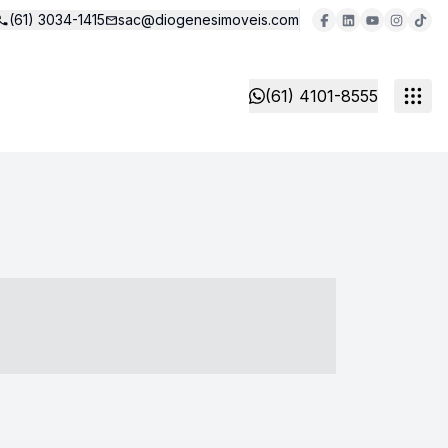
(61) 3034-1415
sac@diogenesimoveis.com
(61) 4101-8555
- ----- ----- --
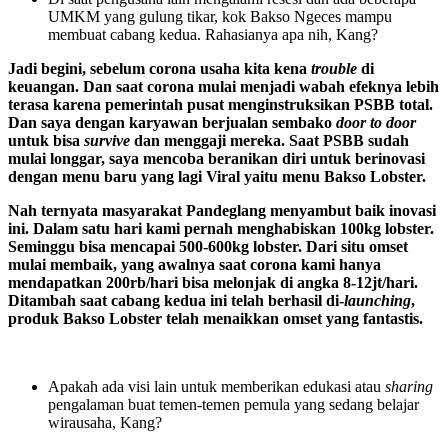
UMKM yang gulung tikar, kok Bakso Ngeces mampu
membuat cabang kedua. Rahasianya apa nih, Kang?
Jadi begini, sebelum corona usaha kita kena
trouble
di
keuangan. Dan saat corona mulai menjadi wabah efeknya lebih
terasa karena pemerintah pusat menginstruksikan PSBB total.
Dan saya dengan karyawan berjualan sembako
door to door
untuk bisa
survive
dan menggaji mereka. Saat PSBB sudah
mulai longgar, saya mencoba beranikan diri untuk berinovasi
dengan menu baru yang lagi Viral yaitu menu Bakso Lobster.
Nah ternyata masyarakat Pandeglang menyambut baik inovasi
ini. Dalam satu hari kami pernah menghabiskan 100kg lobster.
Seminggu bisa mencapai 500-600kg lobster. Dari situ omset
mulai membaik, yang awalnya saat corona kami hanya
mendapatkan 200rb/hari bisa melonjak di angka 8-12jt/hari.
Ditambah saat cabang kedua ini telah berhasil di-
launching
,
produk Bakso Lobster telah menaikkan omset yang fantastis.
Apakah ada visi lain untuk memberikan edukasi atau
sharing
pengalaman buat temen-temen pemula yang sedang belajar
wirausaha, Kang?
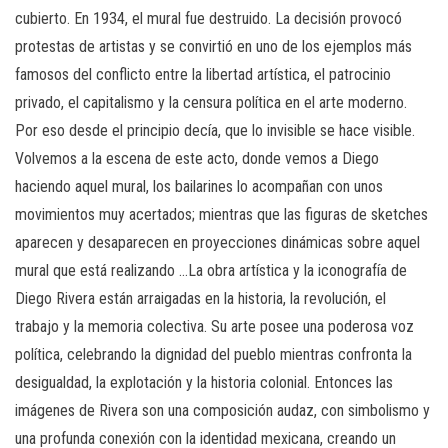
cubierto. En 1934, el mural fue destruido. La decisión provocó
protestas de artistas y se convirtió en uno de los ejemplos más
famosos del conflicto entre la libertad artística, el patrocinio
privado, el capitalismo y la censura política en el arte moderno.
Por eso desde el principio decía, que lo invisible se hace visible.
Volvemos a la escena de este acto, donde vemos a Diego
haciendo aquel mural, los bailarines lo acompañan con unos
movimientos muy acertados; mientras que las figuras de sketches
aparecen y desaparecen en proyecciones dinámicas sobre aquel
mural que está realizando …La obra artística y la iconografía de
Diego Rivera están arraigadas en la historia, la revolución, el
trabajo y la memoria colectiva. Su arte posee una poderosa voz
política, celebrando la dignidad del pueblo mientras confronta la
desigualdad, la explotación y la historia colonial. Entonces las
imágenes de Rivera son una composición audaz, con simbolismo y
una profunda conexión con la identidad mexicana, creando un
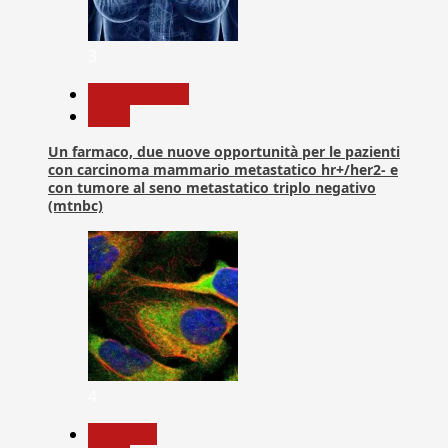
3
Com. Stampa
News
Un farmaco, due nuove opportunità per le pazienti
con carcinoma mammario metastatico hr+/her2- e
con tumore al seno metastatico triplo negativo
(mtnbc)
4
Medicina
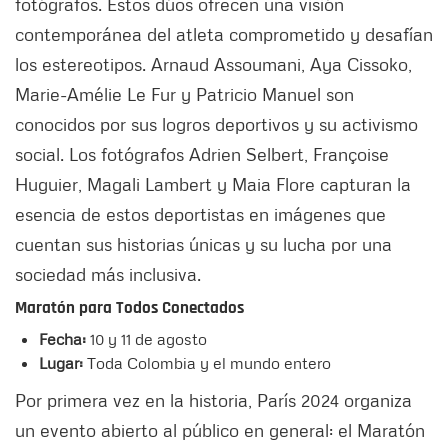
fotógrafos. Estos dúos ofrecen una visión
contemporánea del atleta comprometido y desafían
los estereotipos. Arnaud Assoumani, Aya Cissoko,
Marie-Amélie Le Fur y Patricio Manuel son
conocidos por sus logros deportivos y su activismo
social. Los fotógrafos Adrien Selbert, Françoise
Huguier, Magali Lambert y Maia Flore capturan la
esencia de estos deportistas en imágenes que
cuentan sus historias únicas y su lucha por una
sociedad más inclusiva.
Maratón para Todos Conectados
Fecha:
10 y 11 de agosto
Lugar:
Toda Colombia y el mundo entero
Por primera vez en la historia, París 2024 organiza
un evento abierto al público en general: el Maratón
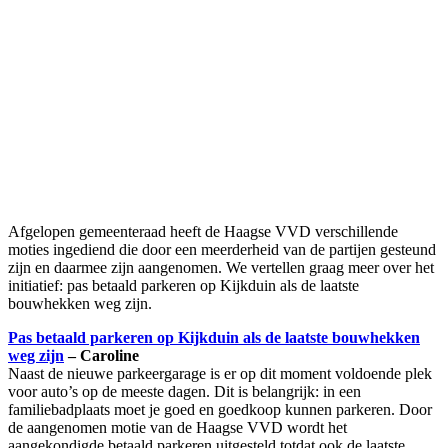
Afgelopen gemeenteraad heeft de Haagse VVD verschillende
moties ingediend die door een meerderheid van de partijen gesteund
zijn en daarmee zijn aangenomen. We vertellen graag meer over het
initiatief: pas betaald parkeren op Kijkduin als de laatste
bouwhekken weg zijn.
Pas betaald parkeren op Kijkduin als de laatste bouwhekken
weg zijn
– Caroline
Naast de nieuwe parkeergarage is er op dit moment voldoende plek
voor auto’s op de meeste dagen. Dit is belangrijk: in een
familiebadplaats moet je goed en goedkoop kunnen parkeren. Door
de aangenomen motie van de Haagse VVD wordt het
aangekondigde betaald parkeren uitgesteld totdat ook de laatste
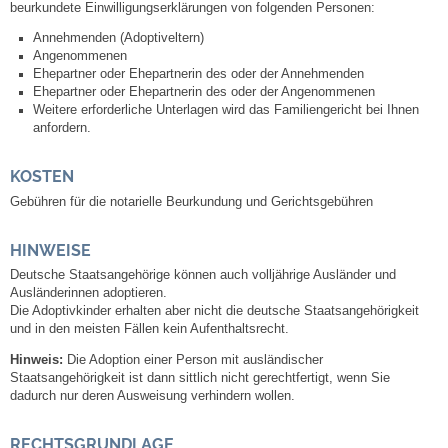
beurkundete Einwilligungserklärungen von folgenden Personen:
Leben
Annehmenden (Adoptiveltern)
Angenommenen
Bauen & Wohnen
Ehepartner oder Ehepartnerin des oder der Annehmenden
Ehepartner oder Ehepartnerin des oder der Angenommenen
Weitere erforderliche Unterlagen wird das Familiengericht bei Ihnen
NETZMonitor
anfordern.
Bodenrichtwerte
KOSTEN
Gebühren für die notarielle Beurkundung und Gerichtsgebühren
Bezirksschornsteinfeger
HINWEISE
Laufende beschränkte Ausschreibungen
Deutsche Staatsangehörige können auch volljährige Ausländer und
Ausländerinnen adoptieren.
Die Adoptivkinder erhalten aber nicht die deutsche Staatsangehörigkeit
Bebauungspläne
und in den meisten Fällen kein Aufenthaltsrecht.
Hinweis:
Die Adoption einer Person mit ausländischer
Fortschreibung Flächennutzungsplan
Staatsangehörigkeit ist dann sittlich nicht gerechtfertigt, wenn Sie
dadurch nur deren Ausweisung verhindern wollen.
Förderprogramm Balkonkraftwerk
RECHTSGRUNDLAGE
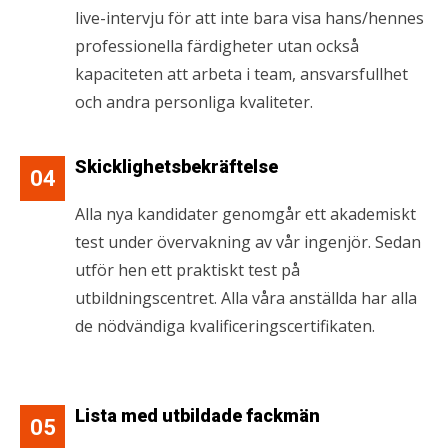
live-intervju för att inte bara visa hans/hennes
professionella färdigheter utan också
kapaciteten att arbeta i team, ansvarsfullhet
och andra personliga kvaliteter.
Skicklighetsbekräftelse
04
Alla nya kandidater genomgår ett akademiskt
test under övervakning av vår ingenjör. Sedan
utför hen ett praktiskt test på
utbildningscentret. Alla våra anställda har alla
de nödvändiga kvalificeringscertifikaten.
Lista med utbildade fackmän
05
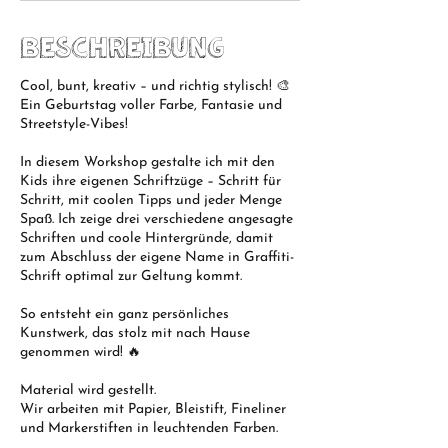
Beschreibung
Cool, bunt, kreativ – und richtig stylisch! 🎨
Ein Geburtstag voller Farbe, Fantasie und
Streetstyle-Vibes!
In diesem Workshop gestalte ich mit den
Kids ihre eigenen Schriftzüge – Schritt für
Schritt, mit coolen Tipps und jeder Menge
Spaß. Ich zeige drei verschiedene angesagte
Schriften und coole Hintergründe, damit
zum Abschluss der eigene Name in Graffiti-
Schrift optimal zur Geltung kommt.
So entsteht ein ganz persönliches
Kunstwerk, das stolz mit nach Hause
genommen wird! 🔥
Material wird gestellt.
Wir arbeiten mit Papier, Bleistift, Fineliner
und Markerstiften in leuchtenden Farben.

EXERCISE DESCRIPTION » Copy out all the records exactly as they read, and omit the pictures.

WRITTEN RESPONSE »
(61) 3034-1415
sac@diogenesimoveis.com
(61) 4101-8555
- ----- ----- --
UMKM yang gulung tikar, kok Bakso Ngeces mampu
membuat cabang kedua. Rahasianya apa nih, Kang?
Jadi begini, sebelum corona usaha kita kena
trouble
di
keuangan. Dan saat corona mulai menjadi wabah efeknya lebih
terasa karena pemerintah pusat menginstruksikan PSBB total.
Dan saya dengan karyawan berjualan sembako
door to door
untuk bisa
survive
dan menggaji mereka. Saat PSBB sudah
mulai longgar, saya mencoba beranikan diri untuk berinovasi
dengan menu baru yang lagi Viral yaitu menu Bakso Lobster.
Nah ternyata masyarakat Pandeglang menyambut baik inovasi
ini. Dalam satu hari kami pernah menghabiskan 100kg lobster.
Seminggu bisa mencapai 500-600kg lobster. Dari situ omset
mulai membaik, yang awalnya saat corona kami hanya
mendapatkan 200rb/hari bisa melonjak di angka 8-12jt/hari.
Ditambah saat cabang kedua ini telah berhasil di-
launching
,
produk Bakso Lobster telah menaikkan omset yang fantastis.
Apakah ada visi lain untuk memberikan edukasi atau
sharing
pengalaman buat temen-temen pemula yang sedang belajar
wirausaha, Kang?
cubierto. En 1934, el mural fue destruido. La decisión provocó
protestas de artistas y se convirtió en uno de los ejemplos más
famosos del conflicto entre la libertad artística, el patrocinio
privado, el capitalismo y la censura política en el arte moderno.
Por eso desde el principio decía, que lo invisible se hace visible.
Volvemos a la escena de este acto, donde vemos a Diego
haciendo aquel mural, los bailarines lo acompañan con unos
movimientos muy acertados; mientras que las figuras de sketches
aparecen y desaparecen en proyecciones dinámicas sobre aquel
mural que está realizando …La obra artística y la iconografía de
Diego Rivera están arraigadas en la historia, la revolución, el
trabajo y la memoria colectiva. Su arte posee una poderosa voz
política, celebrando la dignidad del pueblo mientras confronta la
desigualdad, la explotación y la historia colonial. Entonces las
imágenes de Rivera son una composición audaz, con simbolismo y
una profunda conexión con la identidad mexicana, creando un
3
Com. Stampa
News
Un farmaco, due nuove opportunità per le pazienti
con carcinoma mammario metastatico hr+/her2- e
con tumore al seno metastatico triplo negativo
(mtnbc)
4
Medicina
fotógrafos. Estos dúos ofrecen una visión
contemporánea del atleta comprometido y desafían
los estereotipos. Arnaud Assoumani, Aya Cissoko,
Marie-Amélie Le Fur y Patricio Manuel son
conocidos por sus logros deportivos y su activismo
social. Los fotógrafos Adrien Selbert, Françoise
Huguier, Magali Lambert y Maia Flore capturan la
esencia de estos deportistas en imágenes que
cuentan sus historias únicas y su lucha por una
sociedad más inclusiva.
Maratón para Todos Conectados
Fecha:
10 y 11 de agosto
Lugar:
Toda Colombia y el mundo entero
Por primera vez en la historia, París 2024 organiza
un evento abierto al público en general: el Maratón
Afgelopen gemeenteraad heeft de Haagse VVD verschillende
moties ingediend die door een meerderheid van de partijen gesteund
zijn en daarmee zijn aangenomen. We vertellen graag meer over het
initiatief: pas betaald parkeren op Kijkduin als de laatste
bouwhekken weg zijn.
Pas betaald parkeren op Kijkduin als de laatste bouwhekken
weg zijn
– Caroline
Naast de nieuwe parkeergarage is er op dit moment voldoende plek
voor auto’s op de meeste dagen. Dit is belangrijk: in een
familiebadplaats moet je goed en goedkoop kunnen parkeren. Door
de aangenomen motie van de Haagse VVD wordt het
aangekondigde betaald parkeren uitgesteld totdat ook de laatste
beurkundete Einwilligungserklärungen von folgenden Personen:
Leben
Annehmenden (Adoptiveltern)
Angenommenen
Bauen & Wohnen
Ehepartner oder Ehepartnerin des oder der Annehmenden
Ehepartner oder Ehepartnerin des oder der Angenommenen
Weitere erforderliche Unterlagen wird das Familiengericht bei Ihnen
NETZMonitor
anfordern.
Bodenrichtwerte
KOSTEN
Gebühren für die notarielle Beurkundung und Gerichtsgebühren
Bezirksschornsteinfeger
HINWEISE
Laufende beschränkte Ausschreibungen
Deutsche Staatsangehörige können auch volljährige Ausländer und
Ausländerinnen adoptieren.
Die Adoptivkinder erhalten aber nicht die deutsche Staatsangehörigkeit
Bebauungspläne
und in den meisten Fällen kein Aufenthaltsrecht.
Hinweis:
Die Adoption einer Person mit ausländischer
Fortschreibung Flächennutzungsplan
Staatsangehörigkeit ist dann sittlich nicht gerechtfertigt, wenn Sie
dadurch nur deren Ausweisung verhindern wollen.
Förderprogramm Balkonkraftwerk
RECHTSGRUNDLAGE
live-intervju för att inte bara visa hans/hennes
professionella färdigheter utan också
kapaciteten att arbeta i team, ansvarsfullhet
och andra personliga kvaliteter.
Skicklighetsbekräftelse
04
Alla nya kandidater genomgår ett akademiskt
test under övervakning av vår ingenjör. Sedan
utför hen ett praktiskt test på
utbildningscentret. Alla våra anställda har alla
de nödvändiga kvalificeringscertifikaten.
Lista med utbildade fackmän
05
Beschreibung
Cool, bunt, kreativ – und richtig stylisch! 🎨
Ein Geburtstag voller Farbe, Fantasie und
Streetstyle-Vibes!
In diesem Workshop gestalte ich mit den
Kids ihre eigenen Schriftzüge – Schritt für
Schritt, mit coolen Tipps und jeder Menge
Spaß. Ich zeige drei verschiedene angesagte
Schriften und coole Hintergründe, damit
zum Abschluss der eigene Name in Graffiti-
Schrift optimal zur Geltung kommt.
So entsteht ein ganz persönliches
Kunstwerk, das stolz mit nach Hause
genommen wird! 🔥
Material wird gestellt.
Wir arbeiten mit Papier, Bleistift, Fineliner
und Markerstiften in leuchtenden Farben.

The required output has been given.